Required action: Each line of the listing that contains the word "Rendered" is to be copied.

^^^^^^^^^^^^^^^^

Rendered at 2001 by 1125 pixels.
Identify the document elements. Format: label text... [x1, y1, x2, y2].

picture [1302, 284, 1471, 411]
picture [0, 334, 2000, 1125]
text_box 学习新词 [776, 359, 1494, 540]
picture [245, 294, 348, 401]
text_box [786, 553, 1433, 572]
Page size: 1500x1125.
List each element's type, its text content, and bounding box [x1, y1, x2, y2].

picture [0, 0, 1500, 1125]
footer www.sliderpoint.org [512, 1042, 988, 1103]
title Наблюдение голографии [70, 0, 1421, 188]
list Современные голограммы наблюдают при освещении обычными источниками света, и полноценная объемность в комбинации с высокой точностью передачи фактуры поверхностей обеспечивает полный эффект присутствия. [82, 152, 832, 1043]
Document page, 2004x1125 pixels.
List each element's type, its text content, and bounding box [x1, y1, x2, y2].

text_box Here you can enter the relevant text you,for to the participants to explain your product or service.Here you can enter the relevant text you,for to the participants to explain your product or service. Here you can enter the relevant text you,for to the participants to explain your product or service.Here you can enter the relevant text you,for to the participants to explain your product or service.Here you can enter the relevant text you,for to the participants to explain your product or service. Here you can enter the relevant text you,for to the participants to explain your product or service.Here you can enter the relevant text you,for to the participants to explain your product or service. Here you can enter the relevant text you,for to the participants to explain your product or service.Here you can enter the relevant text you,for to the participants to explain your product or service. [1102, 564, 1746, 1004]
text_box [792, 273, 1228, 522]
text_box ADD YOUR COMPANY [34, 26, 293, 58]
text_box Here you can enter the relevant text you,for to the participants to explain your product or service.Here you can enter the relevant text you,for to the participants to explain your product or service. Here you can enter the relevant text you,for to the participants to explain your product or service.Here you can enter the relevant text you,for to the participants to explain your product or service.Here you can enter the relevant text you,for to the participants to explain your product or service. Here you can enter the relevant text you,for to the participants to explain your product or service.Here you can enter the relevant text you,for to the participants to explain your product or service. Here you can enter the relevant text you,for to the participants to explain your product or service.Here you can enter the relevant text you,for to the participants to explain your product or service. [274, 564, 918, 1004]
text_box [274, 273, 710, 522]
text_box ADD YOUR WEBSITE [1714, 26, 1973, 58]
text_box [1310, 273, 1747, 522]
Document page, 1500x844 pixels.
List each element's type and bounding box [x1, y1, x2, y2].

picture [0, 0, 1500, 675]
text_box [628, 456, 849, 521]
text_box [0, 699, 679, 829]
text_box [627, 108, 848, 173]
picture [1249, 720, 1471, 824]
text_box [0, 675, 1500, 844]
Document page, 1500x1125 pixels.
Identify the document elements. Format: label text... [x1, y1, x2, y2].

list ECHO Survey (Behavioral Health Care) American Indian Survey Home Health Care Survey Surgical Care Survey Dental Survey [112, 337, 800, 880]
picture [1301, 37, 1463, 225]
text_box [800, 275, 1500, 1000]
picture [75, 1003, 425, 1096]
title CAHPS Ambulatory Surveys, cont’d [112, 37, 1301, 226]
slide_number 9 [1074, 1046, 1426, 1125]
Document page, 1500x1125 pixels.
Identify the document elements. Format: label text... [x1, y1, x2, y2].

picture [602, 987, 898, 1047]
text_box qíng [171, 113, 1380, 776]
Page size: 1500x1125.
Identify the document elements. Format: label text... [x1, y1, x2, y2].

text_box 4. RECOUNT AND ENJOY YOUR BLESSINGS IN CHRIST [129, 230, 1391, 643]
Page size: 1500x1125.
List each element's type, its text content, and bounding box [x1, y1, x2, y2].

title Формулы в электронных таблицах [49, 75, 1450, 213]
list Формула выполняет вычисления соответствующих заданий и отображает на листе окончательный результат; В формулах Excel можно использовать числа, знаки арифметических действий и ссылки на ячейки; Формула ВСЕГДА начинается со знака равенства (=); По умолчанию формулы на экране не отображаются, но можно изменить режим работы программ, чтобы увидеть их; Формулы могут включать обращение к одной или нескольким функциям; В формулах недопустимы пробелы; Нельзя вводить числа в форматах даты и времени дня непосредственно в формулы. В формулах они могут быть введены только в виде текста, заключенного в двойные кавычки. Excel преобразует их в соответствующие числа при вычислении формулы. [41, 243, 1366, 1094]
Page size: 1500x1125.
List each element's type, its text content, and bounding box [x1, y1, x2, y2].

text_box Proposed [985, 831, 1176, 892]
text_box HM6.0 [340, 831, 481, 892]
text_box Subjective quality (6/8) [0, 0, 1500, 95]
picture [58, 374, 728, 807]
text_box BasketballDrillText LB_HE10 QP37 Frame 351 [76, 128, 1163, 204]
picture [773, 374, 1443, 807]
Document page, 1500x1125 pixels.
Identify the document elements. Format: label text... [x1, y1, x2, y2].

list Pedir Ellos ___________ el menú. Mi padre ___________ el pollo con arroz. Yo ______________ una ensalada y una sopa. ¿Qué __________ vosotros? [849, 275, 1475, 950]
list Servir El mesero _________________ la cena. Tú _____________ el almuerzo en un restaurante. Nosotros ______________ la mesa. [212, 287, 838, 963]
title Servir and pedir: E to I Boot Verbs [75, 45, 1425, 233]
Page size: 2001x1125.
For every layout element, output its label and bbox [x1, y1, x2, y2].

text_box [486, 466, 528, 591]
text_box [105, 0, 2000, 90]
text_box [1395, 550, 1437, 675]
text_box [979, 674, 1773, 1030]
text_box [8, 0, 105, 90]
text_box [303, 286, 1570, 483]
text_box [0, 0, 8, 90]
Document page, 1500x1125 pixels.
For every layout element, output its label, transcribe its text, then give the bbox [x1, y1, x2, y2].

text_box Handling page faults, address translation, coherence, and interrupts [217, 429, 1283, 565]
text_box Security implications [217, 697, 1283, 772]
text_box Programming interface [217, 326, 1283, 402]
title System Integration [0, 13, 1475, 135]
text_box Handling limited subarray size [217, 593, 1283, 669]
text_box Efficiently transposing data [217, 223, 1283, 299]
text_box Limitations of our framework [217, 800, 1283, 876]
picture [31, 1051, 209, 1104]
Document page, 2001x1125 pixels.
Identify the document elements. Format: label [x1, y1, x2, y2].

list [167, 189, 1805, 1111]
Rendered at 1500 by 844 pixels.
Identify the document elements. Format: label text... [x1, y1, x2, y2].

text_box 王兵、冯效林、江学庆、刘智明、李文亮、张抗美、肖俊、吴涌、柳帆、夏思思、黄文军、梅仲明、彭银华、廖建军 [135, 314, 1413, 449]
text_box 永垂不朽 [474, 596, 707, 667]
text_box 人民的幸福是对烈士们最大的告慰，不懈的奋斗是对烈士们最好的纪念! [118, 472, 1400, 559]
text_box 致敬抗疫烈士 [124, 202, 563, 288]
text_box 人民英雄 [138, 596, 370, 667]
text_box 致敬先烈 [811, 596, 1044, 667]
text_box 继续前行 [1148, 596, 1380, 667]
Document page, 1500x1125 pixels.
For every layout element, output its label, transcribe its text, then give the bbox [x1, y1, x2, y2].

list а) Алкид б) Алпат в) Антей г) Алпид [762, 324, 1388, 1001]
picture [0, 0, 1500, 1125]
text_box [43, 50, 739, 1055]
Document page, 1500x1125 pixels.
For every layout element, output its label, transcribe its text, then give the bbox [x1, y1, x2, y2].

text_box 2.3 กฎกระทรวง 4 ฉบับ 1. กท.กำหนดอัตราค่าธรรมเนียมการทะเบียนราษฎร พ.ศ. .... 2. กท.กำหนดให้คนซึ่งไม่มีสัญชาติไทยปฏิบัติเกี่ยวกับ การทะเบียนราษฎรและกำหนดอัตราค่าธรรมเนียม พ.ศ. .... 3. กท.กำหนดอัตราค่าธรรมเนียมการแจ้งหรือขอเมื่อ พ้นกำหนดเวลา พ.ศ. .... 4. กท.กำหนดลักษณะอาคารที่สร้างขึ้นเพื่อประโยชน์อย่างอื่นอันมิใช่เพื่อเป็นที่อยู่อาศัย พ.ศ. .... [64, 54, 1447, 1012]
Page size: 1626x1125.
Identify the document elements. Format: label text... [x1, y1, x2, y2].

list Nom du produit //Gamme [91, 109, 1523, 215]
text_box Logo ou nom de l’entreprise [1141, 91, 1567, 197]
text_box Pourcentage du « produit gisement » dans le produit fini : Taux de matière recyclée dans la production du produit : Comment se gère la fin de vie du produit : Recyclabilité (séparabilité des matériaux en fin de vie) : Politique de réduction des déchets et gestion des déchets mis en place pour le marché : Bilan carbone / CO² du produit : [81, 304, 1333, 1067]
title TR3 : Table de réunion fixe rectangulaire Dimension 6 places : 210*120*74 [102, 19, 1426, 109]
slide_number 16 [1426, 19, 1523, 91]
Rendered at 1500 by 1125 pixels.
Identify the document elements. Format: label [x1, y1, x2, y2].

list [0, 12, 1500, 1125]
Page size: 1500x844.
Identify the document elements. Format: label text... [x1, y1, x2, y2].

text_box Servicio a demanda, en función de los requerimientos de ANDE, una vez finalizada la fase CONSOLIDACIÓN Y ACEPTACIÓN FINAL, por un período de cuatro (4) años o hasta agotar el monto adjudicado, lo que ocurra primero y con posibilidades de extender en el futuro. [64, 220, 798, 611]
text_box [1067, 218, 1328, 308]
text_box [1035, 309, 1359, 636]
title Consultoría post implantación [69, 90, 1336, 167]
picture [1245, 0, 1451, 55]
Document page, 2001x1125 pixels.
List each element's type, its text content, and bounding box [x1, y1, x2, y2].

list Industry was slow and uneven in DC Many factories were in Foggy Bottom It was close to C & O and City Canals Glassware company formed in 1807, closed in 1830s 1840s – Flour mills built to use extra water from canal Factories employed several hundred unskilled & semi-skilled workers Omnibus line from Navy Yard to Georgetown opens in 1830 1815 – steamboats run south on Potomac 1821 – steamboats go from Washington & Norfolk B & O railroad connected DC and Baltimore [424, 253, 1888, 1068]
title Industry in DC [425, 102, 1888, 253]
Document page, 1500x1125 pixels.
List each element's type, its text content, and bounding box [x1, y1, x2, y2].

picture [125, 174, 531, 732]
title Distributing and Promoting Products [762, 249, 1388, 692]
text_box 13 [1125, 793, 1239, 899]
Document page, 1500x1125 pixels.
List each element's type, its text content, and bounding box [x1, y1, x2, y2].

^^^^^^^^^^^^^^^^

Solution for this task:
Rendered at 2001 by 1125 pixels.
Rendered at 1500 by 844 pixels.
Rendered at 1500 by 1125 pixels.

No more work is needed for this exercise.